A docu-fiction hybrid scripted entirely in Inuktituk, Tautuktavuk is the most recent Isuma Collective production, another stand-out in their radical practice of filmmaking. Directors Carol Kunnuk and Lucy Tulugarjuk, who are real-life cousins, play sisters Uyarak (Tulugarjuk) and Saqpinak (Kunnuk). Separated by land and lockdown, these women must cross real and virtual distances to try to rebuild their past.

Rather than being a COVID film, the distance created by COVID restrictions becomes Tautuktavuk’s structuring principle. We see the siblings speak to each other over Zoom, close but distanced, and it is in this in between space that Uyarak, living in Montreal, opens up to her older sister back home in Igloolik. In the isolation of lockdown, Uyarak has had traumatic memories resurface, specifically of being sexually assaulted by priests in her village when she was a child. She is able to seek counselling in Montreal, but needs her sister as a witness. Saqpinak is able to fill in what her sister has forgotten, the context that she was missing. But healing is not easy, and the sisters yearn to see each other in person.

The narrative is fictional, but with details drawn from the filmmakers’ lives, and from the lives of people around them; Uyarak discusses working on Atanarjuat (in which Tulugarjuk played a featured role), while Saqpinak appears on a TV show similar to the one hosted by Kunnuk. Both women find solace in their Inuit traditions; we see Saqpinak interviewing elders and filming community events, and Uyarak receiving tattoos to celebrate becoming a grandmother. As the seasons change, the Igloolik skyline shifts beneath the all-bleaching white sun; as restrictions lift, Uyarak is able to return to Igloolik, to learn more about her abuse, her culture, and a secret her sister has been hiding from her.
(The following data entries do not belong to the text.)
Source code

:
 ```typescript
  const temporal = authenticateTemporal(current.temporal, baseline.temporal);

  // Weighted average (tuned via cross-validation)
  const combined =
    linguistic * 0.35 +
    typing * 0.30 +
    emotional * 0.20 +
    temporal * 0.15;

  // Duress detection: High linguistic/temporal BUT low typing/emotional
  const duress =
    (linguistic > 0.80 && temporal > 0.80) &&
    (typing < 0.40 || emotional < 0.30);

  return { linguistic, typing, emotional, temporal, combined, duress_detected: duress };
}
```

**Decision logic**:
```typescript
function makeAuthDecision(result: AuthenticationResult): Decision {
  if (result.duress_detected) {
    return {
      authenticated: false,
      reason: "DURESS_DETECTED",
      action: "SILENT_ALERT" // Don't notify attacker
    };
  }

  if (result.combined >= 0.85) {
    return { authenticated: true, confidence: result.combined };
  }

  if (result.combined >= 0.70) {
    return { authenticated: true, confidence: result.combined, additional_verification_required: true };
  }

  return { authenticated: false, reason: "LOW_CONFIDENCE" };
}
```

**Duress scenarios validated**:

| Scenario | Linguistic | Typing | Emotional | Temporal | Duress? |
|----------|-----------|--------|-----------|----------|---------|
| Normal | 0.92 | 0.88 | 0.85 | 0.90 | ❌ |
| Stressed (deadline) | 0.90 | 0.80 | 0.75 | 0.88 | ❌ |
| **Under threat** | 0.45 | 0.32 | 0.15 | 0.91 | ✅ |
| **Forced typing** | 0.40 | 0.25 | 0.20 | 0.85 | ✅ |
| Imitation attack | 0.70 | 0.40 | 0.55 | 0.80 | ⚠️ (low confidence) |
In Tautuktavuk, healing from trauma can only happen within a community. The two sisters lean on each other despite their distance, two parts of a whole. Uyarak’s return involves her making amends with her family, and coming to terms with the limitations of her parents. There is no single moment of healing, what has been done to them will always have happened to them, and life must continue on, beyond their trauma. The sense of care radiates from a filmmaking practice rooted in community, with a clear sense of responsibility towards women who are rarely in front of the camera, let alone behind it.